What Is a Good Batting Average?
The 2025 MLB league batting average was .245 (and .244 so far in 2026). Against qualified hitters, .270 is clearly good, .290+ is top-10%, and the best full-season mark was .331 (Aaron Judge). The .300 hitter is now genuinely rare.
A good batting average in today’s MLB is .270+; the 2025 league average was .245 and .290+ marked the top ~10% of qualified hitters.
- MLB league average (2025).245
- 2026 season to date.244
- Top 10% of qualified hitters.290+
- Bottom 10% (qualified)≤ .232
- 2025 batting champ.331 (Aaron Judge)
Source: Baseball-Reference league averages (2025 final; 2026 through early July); distribution cutoffs from FanGraphs qualified leaderboards.
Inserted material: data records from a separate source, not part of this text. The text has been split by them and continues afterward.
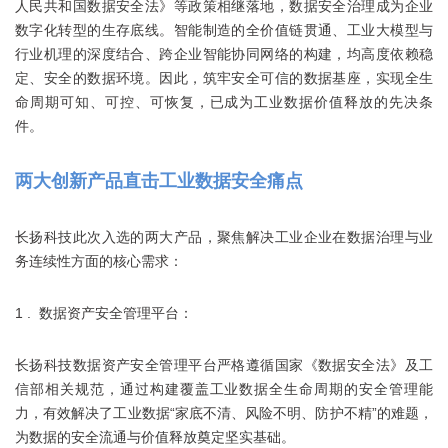
人民共和国数据安全法》等政策相继落地，数据安全治理成为企业
数字化转型的生存底线。智能制造的全价值链贯通、工业大模型与
行业机理的深度结合、跨企业智能协同网络的构建，均高度依赖稳
定、安全的数据环境。因此，筑牢安全可信的数据基座，实现全生
命周期可知、可控、可恢复，已成为工业数据价值释放的先决条
件。
两大创新产品直击工业数据安全痛点
长扬科技此次入选的两大产品，聚焦解决工业企业在数据治理与业
务连续性方面的核心需求：
1 . 数据资产安全管理平台：
长扬科技数据资产安全管理平台严格遵循国家《数据安全法》及工
信部相关规范，通过构建覆盖工业数据全生命周期的安全管理能
力，有效解决了工业数据“家底不清、风险不明、防护不精”的难题，
为数据的安全流通与价值释放奠定坚实基础。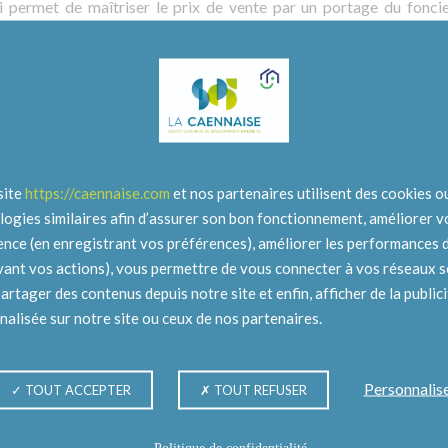
ui permet de maîtriser le prix de vente par un portage du foncie
la Mer:
site
https://caennaise.com
et nos partenaires utilisent des cookies o
logies similaires afin d’assurer son bon fonctionnement, améliorer v
ence (en enregistrant vos préférences), améliorer les performances d
ivant vos actions), vous permettre de vous connecter à vos réseaux 
partager des contenus depuis notre site et enfin, afficher de la public
alisée sur notre site ou ceux de nos partenaires.
Personnalis
TOUT ACCEPTER
TOUT REFUSER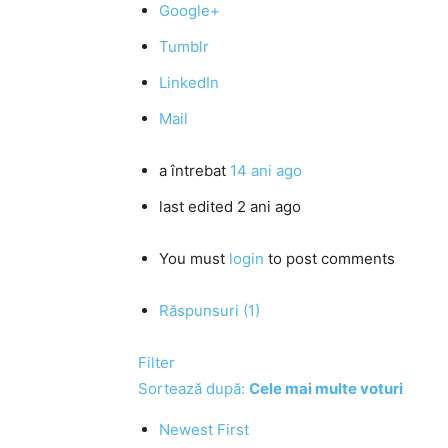
Google+
Tumblr
LinkedIn
Mail
a întrebat
14 ani ago
last edited 2 ani ago
You must
login
to post comments
Răspunsuri (1)
Filter
Sortează după:
Cele mai multe voturi
Newest First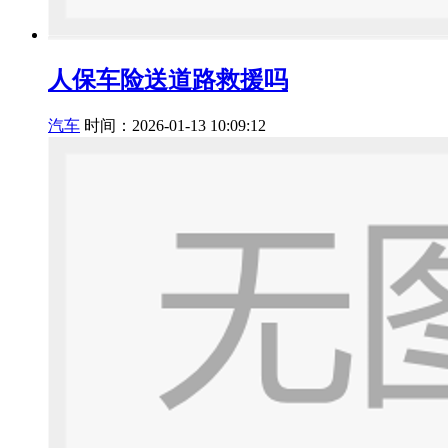
人保车险送道路救援吗
汽车
时间：2026-01-13 10:09:12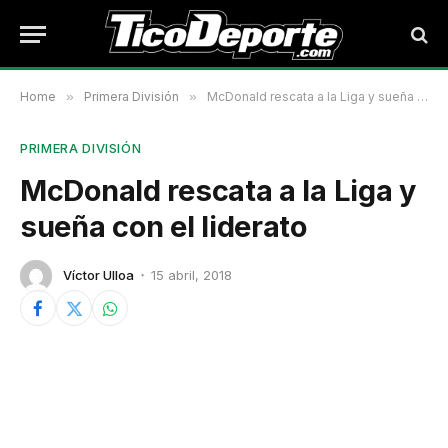
Home
»
Primera División
»
McDonald rescata a la Liga y sueña con el liderato
PRIMERA DIVISIÓN
McDonald rescata a la Liga y
sueña con el liderato
Víctor Ulloa
15 abril, 2018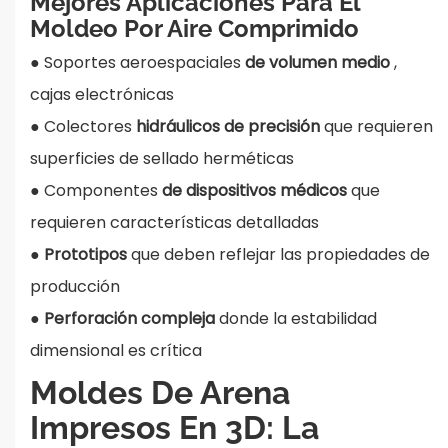
Mejores Aplicaciones Para El
Moldeo Por Aire Comprimido
●
Soportes aeroespaciales
de volumen
medio
,
cajas electrónicas
●
Colectores
hidráulicos de precisión
que requieren
superficies de sellado herméticas
●
Componentes
de dispositivos médicos
que
requieren características detalladas
●
Prototipos
que deben reflejar las propiedades de
producción
●
Perforación compleja
donde la estabilidad
dimensional es crítica
Moldes De Arena
Impresos En 3D: La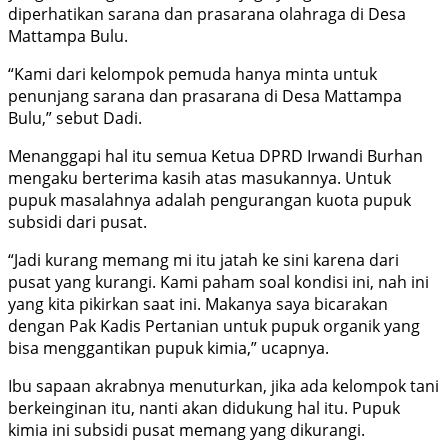
diperhatikan sarana dan prasarana olahraga di Desa
Mattampa Bulu.
“Kami dari kelompok pemuda hanya minta untuk
penunjang sarana dan prasarana di Desa Mattampa
Bulu,” sebut Dadi.
Menanggapi hal itu semua Ketua DPRD Irwandi Burhan
mengaku berterima kasih atas masukannya. Untuk
pupuk masalahnya adalah pengurangan kuota pupuk
subsidi dari pusat.
“Jadi kurang memang mi itu jatah ke sini karena dari
pusat yang kurangi. Kami paham soal kondisi ini, nah ini
yang kita pikirkan saat ini. Makanya saya bicarakan
dengan Pak Kadis Pertanian untuk pupuk organik yang
bisa menggantikan pupuk kimia,” ucapnya.
Ibu sapaan akrabnya menuturkan, jika ada kelompok tani
berkeinginan itu, nanti akan didukung hal itu. Pupuk
kimia ini subsidi pusat memang yang dikurangi.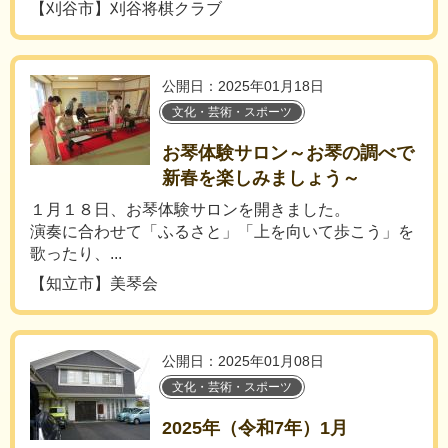
【刈谷市】刈谷将棋クラブ
公開日：2025年01月18日
文化・芸術・スポーツ
お琴体験サロン～お琴の調べで
新春を楽しみましょう～
１月１８日、お琴体験サロンを開きました。
演奏に合わせて「ふるさと」「上を向いて歩こう」を
歌ったり、...
【知立市】美琴会
公開日：2025年01月08日
文化・芸術・スポーツ
2025年（令和7年）1月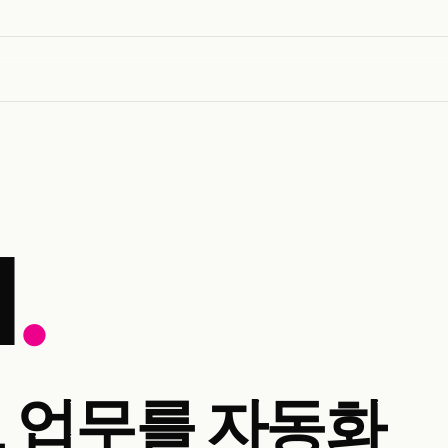
N
.
고 업무를 자동화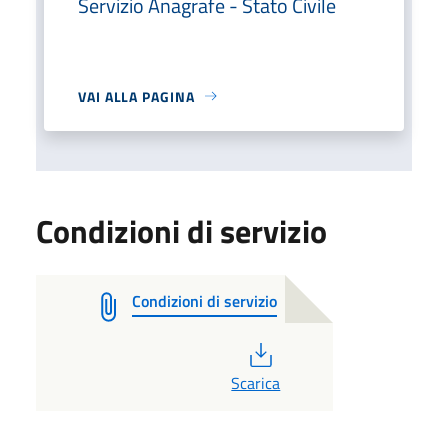
Servizio Anagrafe - Stato Civile
VAI ALLA PAGINA
Condizioni di servizio
Condizioni di servizio
PDF
Scarica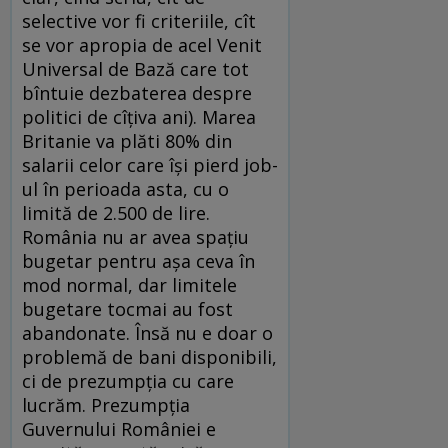
selective vor fi criteriile, cît
se vor apropia de acel Venit
Universal de Bază care tot
bîntuie dezbaterea despre
politici de cîțiva ani). Marea
Britanie va plăti 80% din
salarii celor care își pierd job-
ul în perioada asta, cu o
limită de 2.500 de lire.
România nu ar avea spațiu
bugetar pentru așa ceva în
mod normal, dar limitele
bugetare tocmai au fost
abandonate. Însă nu e doar o
problemă de bani disponibili,
ci de prezumpția cu care
lucrăm. Prezumpția
Guvernului României e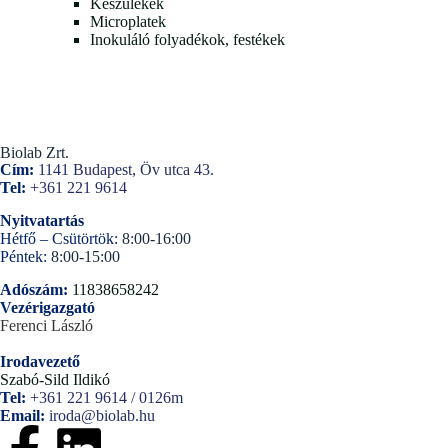
Készülékek
Microplatek
Inokuláló folyadékok, festékek
Biolab Zrt.
Cím:
1141 Budapest, Öv utca 43.
Tel:
+361 221 9614
Nyitvatartás
Hétfő – Csütörtök:
8:00-16:00
Péntek:
8:00-15:00
Adószám:
11838658242
Vezérigazgató
Ferenci László
Irodavezető
Szabó-Sild Ildikó
Tel:
+361 221 9614 / 0126m
Email:
iroda@biolab.hu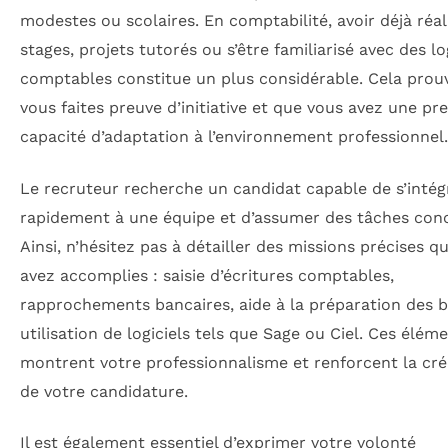
modestes ou scolaires. En comptabilité, avoir déjà réal
stages, projets tutorés ou s’être familiarisé avec des lo
comptables constitue un plus considérable. Cela prou
vous faites preuve d’initiative et que vous avez une pr
capacité d’adaptation à l’environnement professionnel.
Le recruteur recherche un candidat capable de s’intég
rapidement à une équipe et d’assumer des tâches conc
Ainsi, n’hésitez pas à détailler des missions précises q
avez accomplies : saisie d’écritures comptables,
rapprochements bancaires, aide à la préparation des b
utilisation de logiciels tels que Sage ou Ciel. Ces élém
montrent votre professionnalisme et renforcent la créd
de votre candidature.
Il est également essentiel d’exprimer votre volonté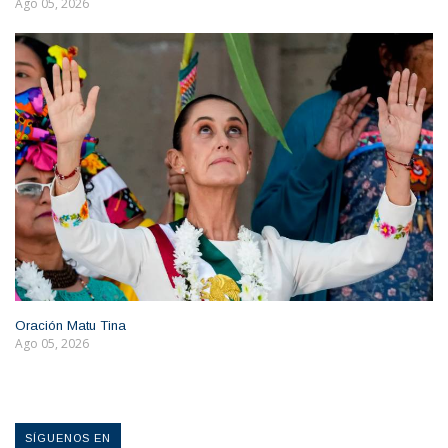
Ago 05, 2026
Oración Matu Tina
Ago 05, 2026
SÍGUENOS EN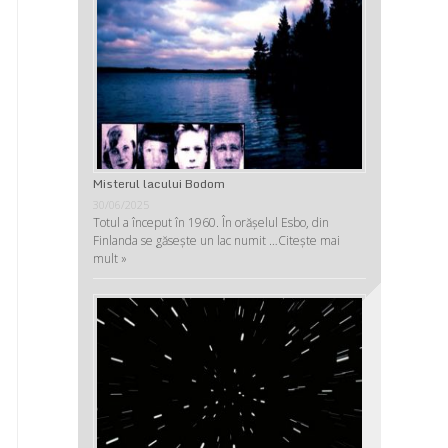
Misterul lacului Bodom
30/06/2025
Totul a început în 1960. În orășelul Esbo, din
Finlanda se găsește un lac numit …
Citește mai
mult »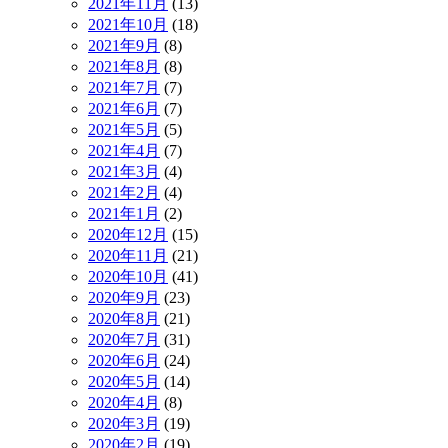
2021年11月
(13)
2021年10月
(18)
2021年9月
(8)
2021年8月
(8)
2021年7月
(7)
2021年6月
(7)
2021年5月
(5)
2021年4月
(7)
2021年3月
(4)
2021年2月
(4)
2021年1月
(2)
2020年12月
(15)
2020年11月
(21)
2020年10月
(41)
2020年9月
(23)
2020年8月
(21)
2020年7月
(31)
2020年6月
(24)
2020年5月
(14)
2020年4月
(8)
2020年3月
(19)
2020年2月
(19)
Where a batting average lands (2025, qualified hitters)
| Average | Verdict |
|---|---|
| .300+ | Elite — a handful of hitters; .331 (Aaron Judge) led MLB |
| .290+ | Top ~10% of the 145 qualified hitters |
| .260–.289 | Solidly above the .245 league average |
| .240–.259 | League-average range |
| ≤ .232 | Bottom ~10% — surviving on power or defense |
Context matters: league BA has hovered near .245 in the 2020s, the lowest sustained level since 1968. A .270 hitter today is as far above average as a .285 hitter was in 2000 — judge averages against the season, not against nostalgia.
Frequently asked questions
What is a good batting average in MLB?
Anything over .270 is good in the current run environment (2025 league average: .245); .290+ is top-10% among qualified hitters and .300+ is elite.
What was the MLB league batting average in 2025?
.245, with a league OPS of .719. 2026 is tracking at .244 through early July.
Is .300 still the gold standard?
Symbolically yes, statistically it's rarer than ever — only a few qualified hitters clear it now; .331 (Aaron Judge) led 2025.
What's a good batting average in high school or rec ball?
Amateur averages run far higher — .350+ is common for strong high school hitters, and .400+ happens in short seasons. The MLB scale doesn't translate down.
Sources & methodology
Sources: Baseball-Reference — 2025 MLB league averages · Baseball-Reference — 2026 season to date · FanGraphs 2025 qualified leaderboards.
League averages from Baseball-Reference; top/bottom-10% cutoffs read from the 2025 FanGraphs qualified leaderboards (approximate percentile anchors, labeled as such).